Woven into the tapestry of God’s Continent is the theme that Europe’s engagement in godlessness is unsustainable in the long term. Citing works by George Weigel and Michael Novak, the author suggests that, with God jettisoned and tolerance embraced, Europe is poised to fall headlong into self-destruction. The ultimate downfall of a secular, hedonistic culture is guaranteed if for no other reason than the (selfish) lack of bearing children to populate subsequent generations. Subtle warnings to America abound.
The encroachment of Islam on Europe is not as daunting as many have supposed. The work points out that, with its fringe cults, Islam is as fractured as denominational Christianity. Many Muslims in the world are merely nominal and cultural in their identities. Jenkins reminds readers about the dangers of characterizing an entire group by a few individuals. All too often extremists such as Osama bin Laden and Abu Hamza are used as the default characterization for all its members. News-agency sensationalism highlights the radical, so that movements coalesce around these internationally spotlighted persons by virtue of media coverage.
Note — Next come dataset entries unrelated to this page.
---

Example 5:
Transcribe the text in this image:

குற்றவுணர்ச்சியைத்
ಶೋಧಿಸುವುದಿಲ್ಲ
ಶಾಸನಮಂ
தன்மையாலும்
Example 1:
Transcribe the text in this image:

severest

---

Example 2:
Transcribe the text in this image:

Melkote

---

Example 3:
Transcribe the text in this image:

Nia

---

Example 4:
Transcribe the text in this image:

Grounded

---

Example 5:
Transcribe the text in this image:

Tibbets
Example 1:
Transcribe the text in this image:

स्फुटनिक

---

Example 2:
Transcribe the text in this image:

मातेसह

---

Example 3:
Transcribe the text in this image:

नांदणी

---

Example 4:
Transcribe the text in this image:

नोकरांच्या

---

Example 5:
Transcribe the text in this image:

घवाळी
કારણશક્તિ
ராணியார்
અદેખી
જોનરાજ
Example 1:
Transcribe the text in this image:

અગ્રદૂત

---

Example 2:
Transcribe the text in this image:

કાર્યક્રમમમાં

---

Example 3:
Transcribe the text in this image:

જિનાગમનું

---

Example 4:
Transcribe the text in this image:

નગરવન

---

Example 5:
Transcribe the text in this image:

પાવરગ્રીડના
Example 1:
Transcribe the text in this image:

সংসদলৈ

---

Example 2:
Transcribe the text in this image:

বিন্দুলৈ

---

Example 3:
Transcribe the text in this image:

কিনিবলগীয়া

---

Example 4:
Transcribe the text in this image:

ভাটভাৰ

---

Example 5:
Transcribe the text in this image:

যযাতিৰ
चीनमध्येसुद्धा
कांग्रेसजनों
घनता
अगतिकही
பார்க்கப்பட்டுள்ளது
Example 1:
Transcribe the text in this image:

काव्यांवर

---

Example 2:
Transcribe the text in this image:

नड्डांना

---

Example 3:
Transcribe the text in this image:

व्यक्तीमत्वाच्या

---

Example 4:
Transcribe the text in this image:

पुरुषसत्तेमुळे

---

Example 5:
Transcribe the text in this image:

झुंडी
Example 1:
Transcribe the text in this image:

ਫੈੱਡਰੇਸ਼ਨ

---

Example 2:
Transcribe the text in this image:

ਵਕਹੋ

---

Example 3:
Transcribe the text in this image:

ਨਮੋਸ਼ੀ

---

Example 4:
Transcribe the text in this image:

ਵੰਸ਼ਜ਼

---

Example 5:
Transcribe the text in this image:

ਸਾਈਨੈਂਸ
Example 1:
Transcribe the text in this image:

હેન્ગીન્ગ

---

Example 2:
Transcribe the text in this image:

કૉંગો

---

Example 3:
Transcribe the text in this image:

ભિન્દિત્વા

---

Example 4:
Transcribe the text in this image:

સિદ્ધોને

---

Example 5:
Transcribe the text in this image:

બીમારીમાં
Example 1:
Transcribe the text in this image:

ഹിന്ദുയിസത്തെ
Jenkins writes this book against the backdrop of his many other studies on religion, culture, and global Christianity. His works are thoroughly documented and profoundly informed. With ambitious listings of data and astute observations, God’s Continent is an excellent study for those seeking to understand European religious and cultural demographics, to learn about the Western propagation of Islam versus Christian faith, and especially to engage in ministry within a European setting.
About the Contributors
Dr. Scott Horrell is professor of Theological Studies at Dallas Theological Seminary and adjunct professor at the Seminário Teológico Centroamericano (SETECA) in Guatemala, the Jordan Evangelical Theological Seminary in Amman, Jordan, and the Center for Theological Development in Maputo, Mozambique. He is a graduate of Seattle Pacific University and Dallas Seminary, and for several months was a visiting scholar at Tyndale House, Cambridge (UK). About half of his ministry years have been outside the US and centered on theological education and pastoral training especially in basic doctrines of the faith. While teaching at several schools in Brazil, he was chair of theology and coordinator of graduate studies at the Baptist Theological Seminary in São Paulo, and co-founder/editor of Vox Scripturae, which became at that time the largest Protestant journal in Latin America. Coming to Dallas Seminary in 1997, his focus has been Trinitarianism, Angelology, Humanity, Sin, Soteriology, World Religions, and Global Christian Theology. He has written or contributed to various books and written multiple articles in Portuguese and English. His wife Ruth, their two daughters (Rachel and Krystal) and son-in-laws (both DTS grads), and eight grandchildren currently reside in Dallas and Houston.